The startup has also raised an angel round of $500,000 from some marquee angel investors in the US (Google, Juniper) and in India (Ex Myntra, Multiply Ventures, FF21). One of the angel round investor is also an early adopter of the product. So far they have been making good progress, though it has taken them 18 months to get the agreements with five top private banks and three SMEs processes automation platforms.
"The core value lies on building the switching fabric which enables to build us the 'network of ledgers' on the SME side with a seamless multi-bank switching capability with direct integrations with top-10 SME preferred banking partners," says Vishal.
Their go-to market strategy has been top-down in the value chain, focusing on the receivables transaction sets. This offering works on relieving a major pain point for SMEs, and opens avenues for the startup to generate revenues too.
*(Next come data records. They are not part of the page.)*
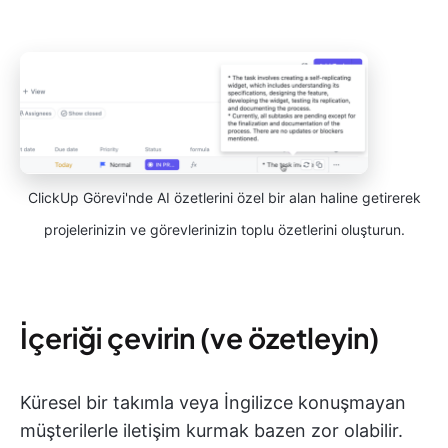
ClickUp Görevi'nde AI özetlerini özel bir alan haline getirerek
projelerinizin ve görevlerinizin toplu özetlerini oluşturun.
İçeriği çevirin (ve özetleyin)
Küresel bir takımla veya İngilizce konuşmayan
müşterilerle iletişim kurmak bazen zor olabilir.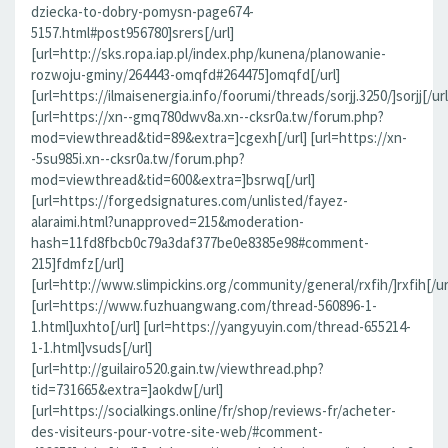
dziecka-to-dobry-pomysn-page674-
5157.html#post956780]srers[/url]
[url=http://sks.ropa.iap.pl/index.php/kunena/planowanie-
rozwoju-gminy/264443-omqfd#264475]omqfd[/url]
[url=https://ilmaisenergia.info/foorumi/threads/sorjj.3250/]sorjj[/url
[url=https://xn--gmq780dwv8a.xn--cksr0a.tw/forum.php?
mod=viewthread&tid=89&extra=]cgexh[/url] [url=https://xn-
-5su985i.xn--cksr0a.tw/forum.php?
mod=viewthread&tid=600&extra=]bsrwq[/url]
[url=https://forgedsignatures.com/unlisted/fayez-
alaraimi.html?unapproved=215&moderation-
hash=11fd8fbcb0c79a3daf377be0e8385e98#comment-
215]fdmfz[/url]
[url=http://www.slimpickins.org/community/general/rxfih/]rxfih[/ur
[url=https://www.fuzhuangwang.com/thread-560896-1-
1.html]uxhto[/url] [url=https://yangyuyin.com/thread-655214-
1-1.html]vsuds[/url]
[url=http://guilairo520.gain.tw/viewthread.php?
tid=731665&extra=]aokdw[/url]
[url=https://socialkings.online/fr/shop/reviews-fr/acheter-
des-visiteurs-pour-votre-site-web/#comment-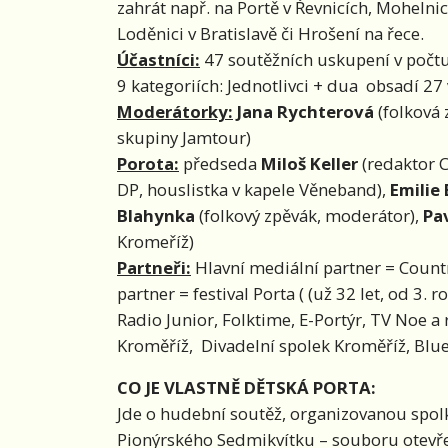
zahrát např. na Portě v Řevnicích, Mohelni
Loděnici v Bratislavě či Hrošení na řece.
Účastníci:
47 soutěžních uskupení v počtu 
9 kategoriích: Jednotlivci + dua obsadí 27
Moderátorky:
Jana Rychterová
(folková 
skupiny Jamtour)
Porota:
předseda
Miloš Keller
(redaktor C
DP, houslistka v kapele Věneband),
Emilie
Blahynka
(folkový zpěvák, moderátor),
Pa
Kromeříž)
Partneři:
Hlavní mediální partner = Country
partner = festival Porta ( (už 32 let, od 3.
Radio Junior, Folktime, E-Portýr, TV Noe a 
Kroměříž, Divadelní spolek Kroměříž, Blue
CO JE VLASTNĚ DĚTSKÁ PORTA:
Jde o hudební soutěž, organizovanou spolke
Pionýrského Sedmikvítku – souboru otevře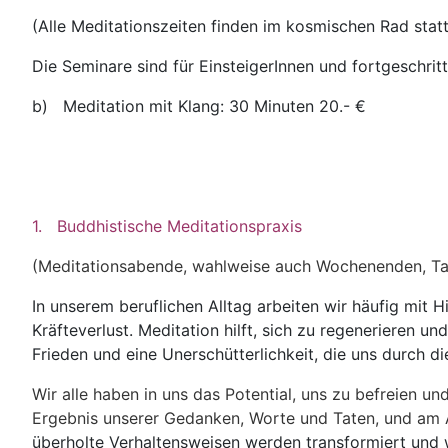
(Alle Meditationszeiten finden im kosmischen Rad stat
Die Seminare sind für EinsteigerInnen und fortgeschrit
b) Meditation mit Klang: 30 Minuten 20.- €
1. Buddhistische Meditationspraxis
(Meditationsabende, wahlweise auch Wochenenden, Ta
In unserem beruflichen Alltag arbeiten wir häufig mit
Kräfteverlust. Meditation hilft, sich zu regeneriere
Frieden und eine Unerschütterlichkeit, die uns durch di
Wir alle haben in uns das Potential, uns zu befreien u
Ergebnis unserer Gedanken, Worte und Taten, und am 
überholte Verhaltensweisen werden transformiert und wi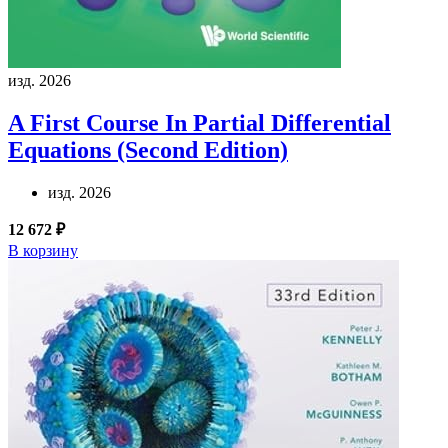
изд. 2026
A First Course In Partial Differential
Equations (Second Edition)
изд. 2026
12 672 ₽
В корзину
For the first 10,000 SMEs on the platform, Hylobiz will acquire – directly and through digital reach – while signing partnerships with banks and ERP/CRM companies to build strong channel partnership to reach next million SMEs through the alliances.
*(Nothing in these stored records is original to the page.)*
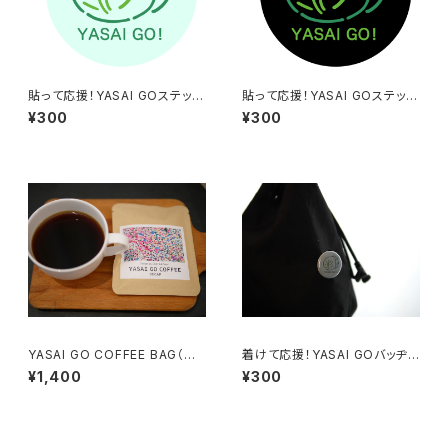
貼って応援！YASAI GOステッカ
貼って応援！YASAI GOステッカ
ー（グリーン）
ー（ブラック）
¥300
¥300
YASAI GO COFFEE BAG（デ
着けて応援！YASAI GOバッヂ
カフェ）5個入り
（グリーン）
¥1,400
¥300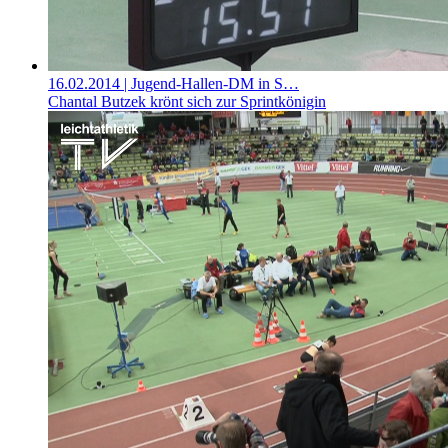
16.02.2014
| Jugend-Hallen-DM in S…
Chantal Butzek krönt sich zur Sprintkönigin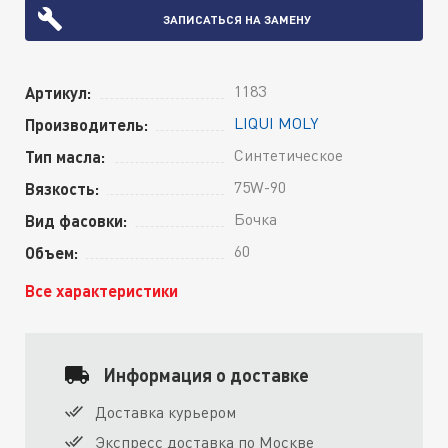
ЗАПИСАТЬСЯ НА ЗАМЕНУ
1183
Артикул:
LIQUI MOLY
Производитель:
Синтетическое
Тип масла:
75W-90
Вязкость:
Бочка
Вид фасовки:
60
Объем:
Все характеристики
Информация о доставке
Доставка курьером
Экспресс доставка по Москве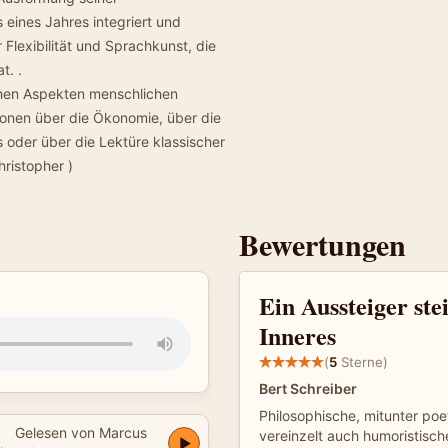
 eines Jahres integriert und
 Flexibilität und Sprachkunst, die
t. .
chen Aspekten menschlichen
ionen über die Ökonomie, über die
 oder über die Lektüre klassischer
ristopher )
Bewertungen
Ein Aussteiger stei
Inneres
(
5
Sterne)
Bert Schreiber
Philosophische, mitunter poe
Gelesen von Marcus
vereinzelt auch humoristisc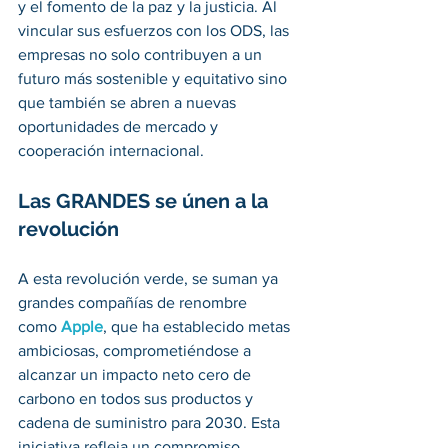
y el fomento de la paz y la justicia. Al 
vincular sus esfuerzos con los ODS, las 
empresas no solo contribuyen a un 
futuro más sostenible y equitativo sino 
que también se abren a nuevas 
oportunidades de mercado y 
cooperación internacional.
Las GRANDES se únen a la 
revolución 
A esta revolución verde, se suman ya 
grandes compañías de renombre 
como 
Apple
, que ha establecido metas 
ambiciosas, comprometiéndose a 
alcanzar un impacto neto cero de 
carbono en todos sus productos y 
cadena de suministro para 2030. Esta 
iniciativa refleja un compromiso 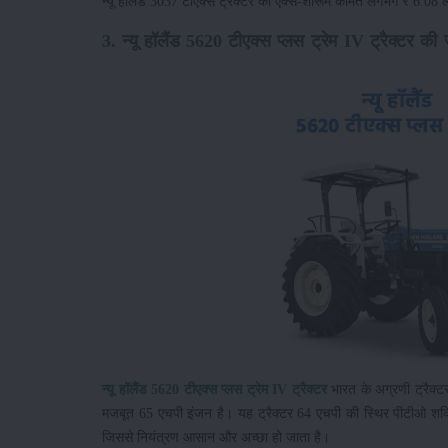
न्यू हॉलैंड 3037 टीएक्स ट्रैक्टर की एक्स-शोरूम कीमत लगभग ₹ 6.
3. न्यू हॉलैंड 5620 टीएक्स प्लस ट्रेम IV ट्रैक्टर क
न्यू हॉलैंड 5620 टीएक्स प्लस ट्रेम IV ट्रैक्टर
भारत के अग्रणी ट्रैक्टर
मजबूत 65 एचपी इंजन है। यह ट्रैक्टर 64 एचपी की स्थिर पीटीओ शक्ति
जिससे नियंत्रण आसान और अच्छा हो जाता है।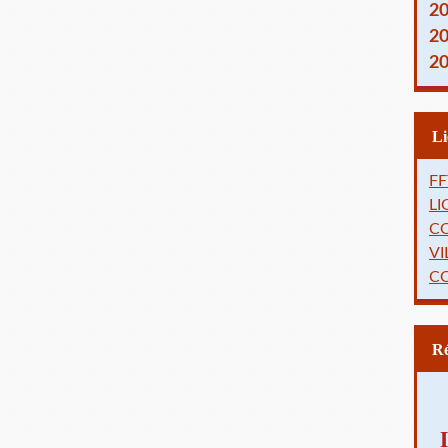
2
2
2
FF
L
C
VI
C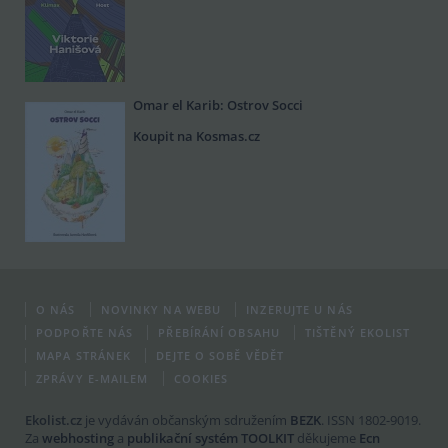
Omar el Karib: Ostrov Socci
Koupit na Kosmas.cz
O NÁS
NOVINKY NA WEBU
INZERUJTE U NÁS
PODPOŘTE NÁS
PŘEBÍRÁNÍ OBSAHU
TIŠTĚNÝ EKOLIST
MAPA STRÁNEK
DEJTE O SOBĚ VĚDĚT
ZPRÁVY E-MAILEM
COOKIES
Ekolist.cz
je vydáván občanským sdružením
BEZK
. ISSN 1802-9019.
Za
webhosting
a
publikační systém TOOLKIT
děkujeme
Ecn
Based on the SME business size, its revenue model is as follows:
SME type 1 – Turnover: more than Rs 100 crore per annum. The monetization is based on the setup cost plus a SaaS Fee / Month + Transactional fee
SME type 2 – Turnover: Rs 10 crore to Rs 100 crore per annum. The monetization is SaaS Fee / Month + Transactional fee.
SME type 3 – If the turnover is below Rs 10 crore per annum, then the monetization has a transactional fee.
"We have gone through the product-market fitment and price discovery journey and basis that above are the revenue streams that we are already realising," says Vishal.
The secondary monetisation streams would start with financial/non-financial services through the partner banks where we would generate revenues by extending the products over the network.
Challenges
One of the most difficult decisions was to build the startup for a multi-corridor adoption right from the beginning. The reason behind that was based on the startup's assumption that India won’t be paying for payments or SaaS products so easily despite it being one of the big markets for Hylobiz. They also considered that building the product for multiple markets would lead to complexity and cost with little resources at hand.
The team took a call and went for building it with a global rollout capability, which took them a little longer to build, stabilise and engage partners, but today, the startup is present in two corridors — India and the UAE — simultaneously, with a plan to expand into MENA markets through channel partners/alliances.
Plans for the future
The plan for the startup is to build a 20,000 active SME base on startups across India and UAE corridors. At least 10 integrations each on the ERPs and banks for the two corridors is planned, and they aim to reach a revenue of $3 million ARR by next year-end.
"We strongly believe, that if we are adding value to SMEs business and taking his pain away, we deserved to be paid for our efforts," says Vishal.
They have 30-plus distributors on the platform which provides access to 3,000-plus SMEs already, and their next set of transactions that will go live would have an adoption opening up for this bigger base. The startup competes with banking platforms offered by Microsoft, Oracle, and Infosys.